Kommentar zum Libanon-Einsatz:Marschbefehl in eine neue Epoche

Das Attribut "historisch" sollte sparsam verwendet werden. Dennoch wird man sagen dürfen, dass der heutige Tag einen Wendepunkt in der deutschen Nahost-Politik markiert.

Peter Blechschmidt

Erstmals wird eine Bundesregierung beschließen, bewaffnete deutsche Soldaten in den Nahen Osten zu entsenden. Es darf als sicher gelten, dass eine Mehrheit des Bundestags in der nächsten Woche der Regierung dabei folgen wird. Damit ist der Marschbefehl für die Bundeswehr, in diesem Fall hauptsächlich die Marine, unterschrieben.
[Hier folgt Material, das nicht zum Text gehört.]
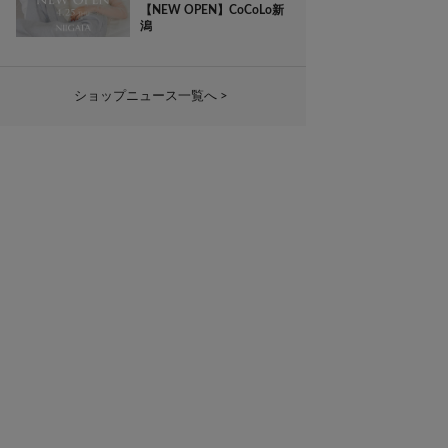
【NEW OPEN】CoCoLo新
潟
ショップニュース一覧へ >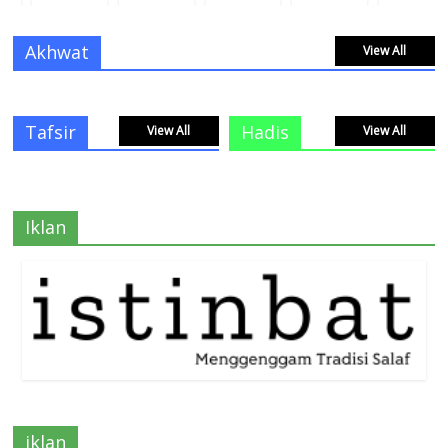
Akhwat
View All
Tafsir
Hadis
View All
View All
Iklan
iklan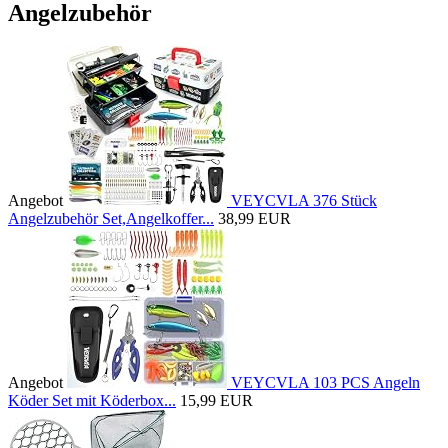
Angelzubehör
Angebot
VEYCVLA 376 Stück
Angelzubehör Set,Angelkoffer...
38,99 EUR
Angebot
VEYCVLA 103 PCS Angeln
Köder Set mit Köderbox...
15,99 EUR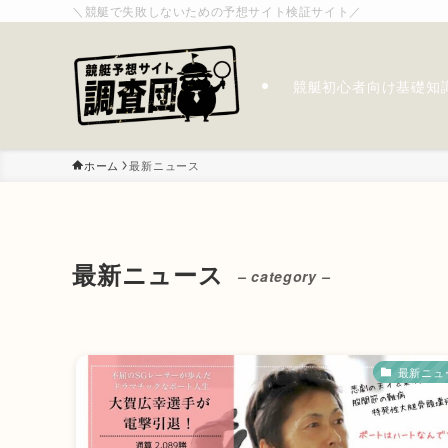
＼競艇で失敗しないための予想サイト検証サイト／
競艇初心者向け基礎知
ホーム
最新ニュース
最新ニュース
– category –
最新ニュ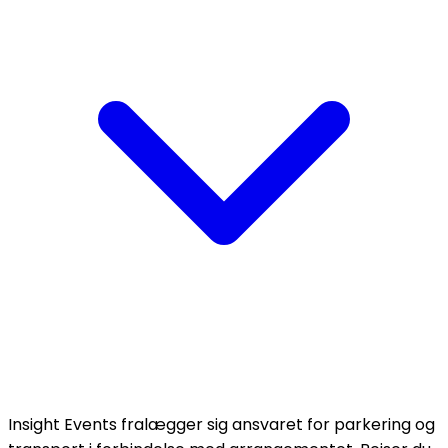
Insight Events fralægger sig ansvaret for parkering og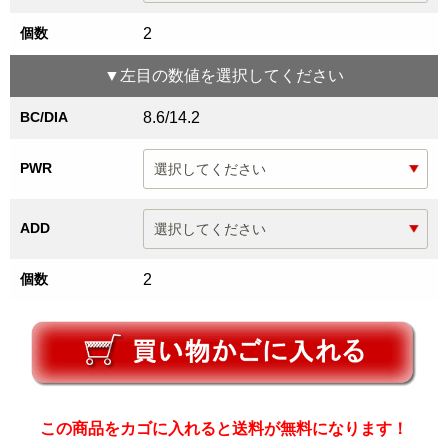
個数
2
▼
左目
の数値を選択してください
BC/DIA
8.6/14.2
PWR
ADD
個数
2
この商品をカゴに入れると送料が無料になります！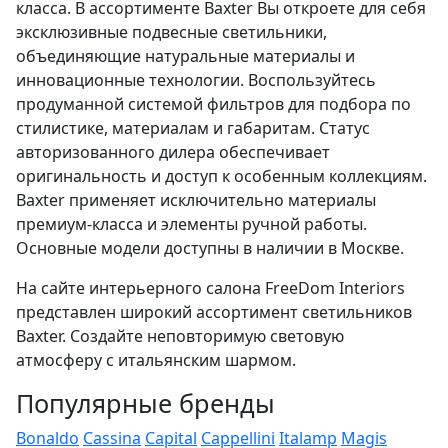
класса. В ассортименте Baxter Вы откроете для себя
эксклюзивные подвесные светильники,
объединяющие натуральные материалы и
инновационные технологии. Воспользуйтесь
продуманной системой фильтров для подбора по
стилистике, материалам и габаритам. Статус
авторизованного дилера обеспечивает
оригинальность и доступ к особенным коллекциям.
Baxter применяет исключительно материалы
премиум-класса и элементы ручной работы.
Основные модели доступны в наличии в Москве.
На сайте интерьерного салона FreeDom Interiors
представлен широкий ассортимент светильников
Baxter. Создайте неповторимую световую
атмосферу с итальянским шармом.
Популярные бренды
Bonaldo
Cassina
Capital
Cappellini
Italamp
Magis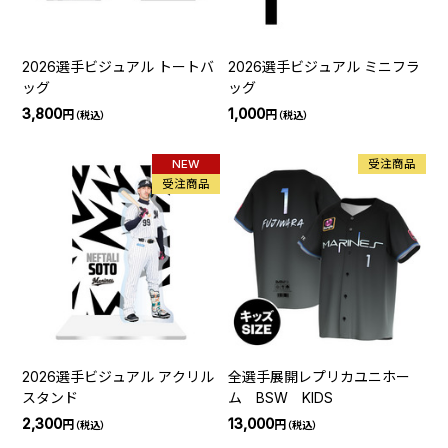
2026選手ビジュアル トートバ
2026選手ビジュアル ミニフラ
ッグ
ッグ
3,800
1,000
円
円
（税込）
（税込）
NEW
受注商品
受注商品
2026選手ビジュアル アクリル
全選手展開レプリカユニホー
スタンド
ム BSW KIDS
2,300
13,000
円
円
（税込）
（税込）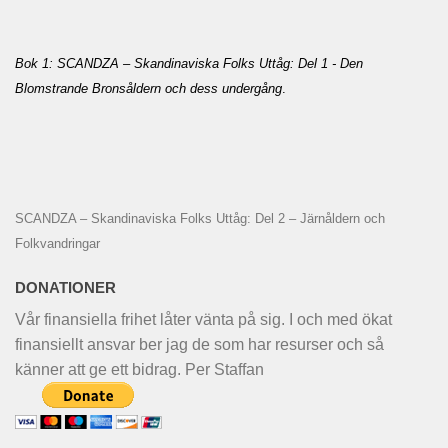
Bok 1: SCANDZA – Skandinaviska Folks Uttåg: Del 1 - Den
Blomstrande Bronsåldern och dess undergång
.
SCANDZA – Skandinaviska Folks Uttåg: Del 2 – Järnåldern och
Folkvandringar
DONATIONER
Vår finansiella frihet låter vänta på sig. I och med ökat
finansiellt ansvar ber jag de som har resurser och så
känner att ge ett bidrag. Per Staffan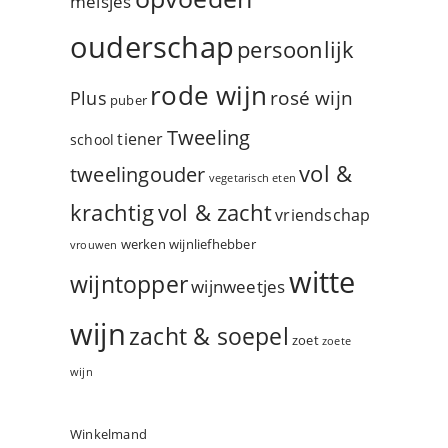
meisjes
ouderschap
persoonlijk
rode wijn
rosé wijn
Plus
puber
Tweeling
tiener
school
vol &
tweelingouder
vegetarisch eten
vol & zacht
krachtig
vriendschap
werken
wijnliefhebber
vrouwen
witte
wijntopper
wijnweetjes
wijn
zacht & soepel
zoet
zoete
wijn
Winkelmand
Die Einzelheiten des Auftrags will die Regierung erst heute den Fraktionsvorsitzenden mitteilen. Wenn die Mission, den Waffenschmuggel für die Hisbollah zu unterbinden, erfolgreich sein soll, müssen dem UN-Marineverband unter deutscher Führung klare Kontrollrechte gewährt werden. Das hat Verteidigungsminister Franz Josef Jung stets gefordert, und es ist zu hoffen und den deutschen Soldaten im Einsatz zu wünschen, dass er sich mit dieser Forderung durchgesetzt hat.

Mandat um jeden Preis

Bei Außenminister Frank-Walter Steinmeier hatte man zeitweise den Eindruck, er wolle ein Mandat für die Bundeswehr um praktisch jeden Preis, um sich als Friedensstifter im Nahen Osten profilieren zu können. Ob tatsächlich jetzt ein Mandat ausgehandelt wurde, das die Balance zwischen dem verständlichen Anspruch der Libanesen auf Wahrung ihrer staatlichen Souveränität und der Notwendigkeit eigenständigen Handelns der UN-Truppe wahrt, muss die Zukunft weisen.

Eines dürfte sicher sein: Auch wenn der Bundestag das Mandat formal befristen wird - voraussichtlich auf ein Jahr -, können sich die Deutschen und ihre Soldaten schon jetzt auf einen lange dauernden Einsatz einstellen.